AntoniaJames January 26, 2011
Thank you so much. Well, the technique of brining and roasting is not original, but the flavor combination and description of the procedures is mine. What I love about this is that the method can be used for any combination of flavoring agents and nuts. I can't wait to see what others do with it. ;o)
 
aargersi January 26, 2011
YAY AJ! These most assuredly deserve a spot in THE BOOK!!!!
 
Midge January 26, 2011
Congrats AntoniaJames! These sound wonderful.
 
AntoniaJames October 25, 2010
Yes, soak them overnight and put them in a slow oven all day. Actually, the spices go in the brine, then you pick the spices out when you roast the pecans. The flavor of the spices is infused into the pecans during the soak.
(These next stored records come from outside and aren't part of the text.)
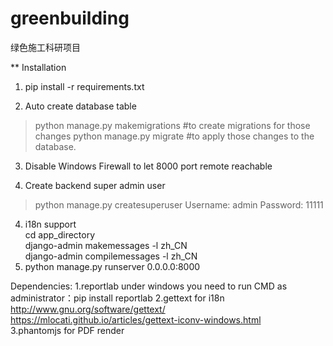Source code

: greenbuilding
=============

绿色施工科研项目

** Installation

1. pip install -r requirements.txt

2. Auto create database table

> python manage.py makemigrations #to create migrations for those changes
> python manage.py migrate #to apply those changes to the database.

3. Disable Windows Firewall to let 8000 port remote reachable

4. Create backend super admin user

> python manage.py createsuperuser
> Username: admin
> Password: 11111

4. i18n support  
cd app_directory  
django-admin makemessages -l zh_CN  
django-admin compilemessages -l zh_CN  
4. python manage.py runserver 0.0.0.0:8000


Dependencies:
1.reportlab
under windows you need to run CMD as administrator：pip install reportlab
2.gettext for i18n  
http://www.gnu.org/software/gettext/  
https://mlocati.github.io/articles/gettext-iconv-windows.html  
3.phantomjs for PDF render  

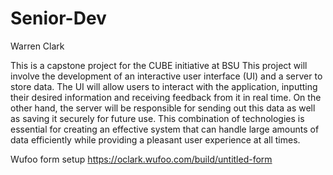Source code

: # Senior-Dev
Warren Clark

This is a capstone project for the CUBE initiative at BSU This project will involve the development of an interactive user interface (UI) and a server to store data. The UI will allow users to interact with the application, inputting their desired information and receiving feedback from it in real time. On the other hand, the server will be responsible for sending out this data as well as saving it securely for future use. This combination of technologies is essential for creating an effective system that can handle large amounts of data efficiently while providing a pleasant user experience at all times.

Wufoo form setup 
https://oclark.wufoo.com/build/untitled-form
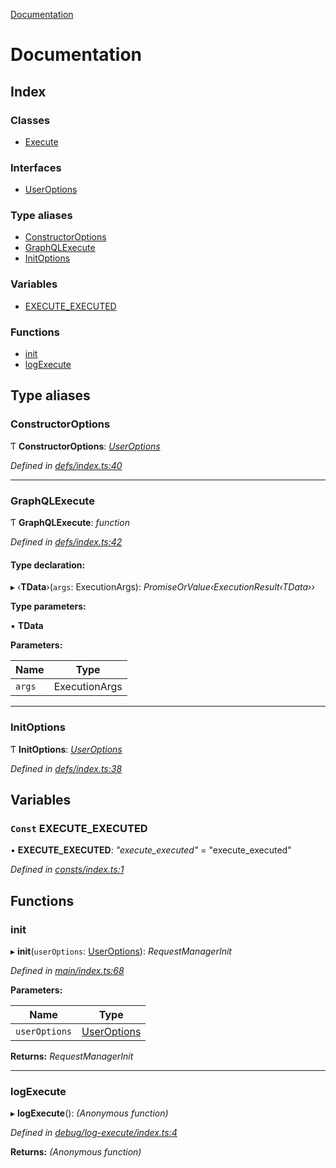 [Documentation](README.md)

# Documentation

## Index

### Classes

* [Execute](classes/execute.md)

### Interfaces

* [UserOptions](interfaces/useroptions.md)

### Type aliases

* [ConstructorOptions](README.md#constructoroptions)
* [GraphQLExecute](README.md#graphqlexecute)
* [InitOptions](README.md#initoptions)

### Variables

* [EXECUTE_EXECUTED](README.md#const-execute_executed)

### Functions

* [init](README.md#init)
* [logExecute](README.md#logexecute)

## Type aliases

###  ConstructorOptions

Ƭ **ConstructorOptions**: *[UserOptions](interfaces/useroptions.md)*

*Defined in [defs/index.ts:40](https://github.com/badbatch/graphql-box/blob/7c5a3cd/packages/execute/src/defs/index.ts#L40)*

___

###  GraphQLExecute

Ƭ **GraphQLExecute**: *function*

*Defined in [defs/index.ts:42](https://github.com/badbatch/graphql-box/blob/7c5a3cd/packages/execute/src/defs/index.ts#L42)*

#### Type declaration:

▸ ‹**TData**›(`args`: ExecutionArgs): *PromiseOrValue‹ExecutionResult‹TData››*

**Type parameters:**

▪ **TData**

**Parameters:**

Name | Type |
------ | ------ |
`args` | ExecutionArgs |

___

###  InitOptions

Ƭ **InitOptions**: *[UserOptions](interfaces/useroptions.md)*

*Defined in [defs/index.ts:38](https://github.com/badbatch/graphql-box/blob/7c5a3cd/packages/execute/src/defs/index.ts#L38)*

## Variables

### `Const` EXECUTE_EXECUTED

• **EXECUTE_EXECUTED**: *"execute_executed"* = "execute_executed"

*Defined in [consts/index.ts:1](https://github.com/badbatch/graphql-box/blob/7c5a3cd/packages/execute/src/consts/index.ts#L1)*

## Functions

###  init

▸ **init**(`userOptions`: [UserOptions](interfaces/useroptions.md)): *RequestManagerInit*

*Defined in [main/index.ts:68](https://github.com/badbatch/graphql-box/blob/7c5a3cd/packages/execute/src/main/index.ts#L68)*

**Parameters:**

Name | Type |
------ | ------ |
`userOptions` | [UserOptions](interfaces/useroptions.md) |

**Returns:** *RequestManagerInit*

___

###  logExecute

▸ **logExecute**(): *(Anonymous function)*

*Defined in [debug/log-execute/index.ts:4](https://github.com/badbatch/graphql-box/blob/7c5a3cd/packages/execute/src/debug/log-execute/index.ts#L4)*

**Returns:** *(Anonymous function)*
You could, I suppose, roast the orange peel and see what happens. You wouldn't want to eat the roasted cinnamon stick or cloves, and the mace is ground up . . . . Taste one of these and you'll see how much nicer it is to get that delicate flavor without the harsh hit of the actual spices themselves, which so often is the case with spiced nuts. ;o)
 
aargersi October 25, 2010
Oh yum - OK so I could put them in the brine right before bed, then roast them all day the next day ... I think I actually have everything in house, if so, will make these tonight / tomorrow!!! You roast the spices alongside the pecans right?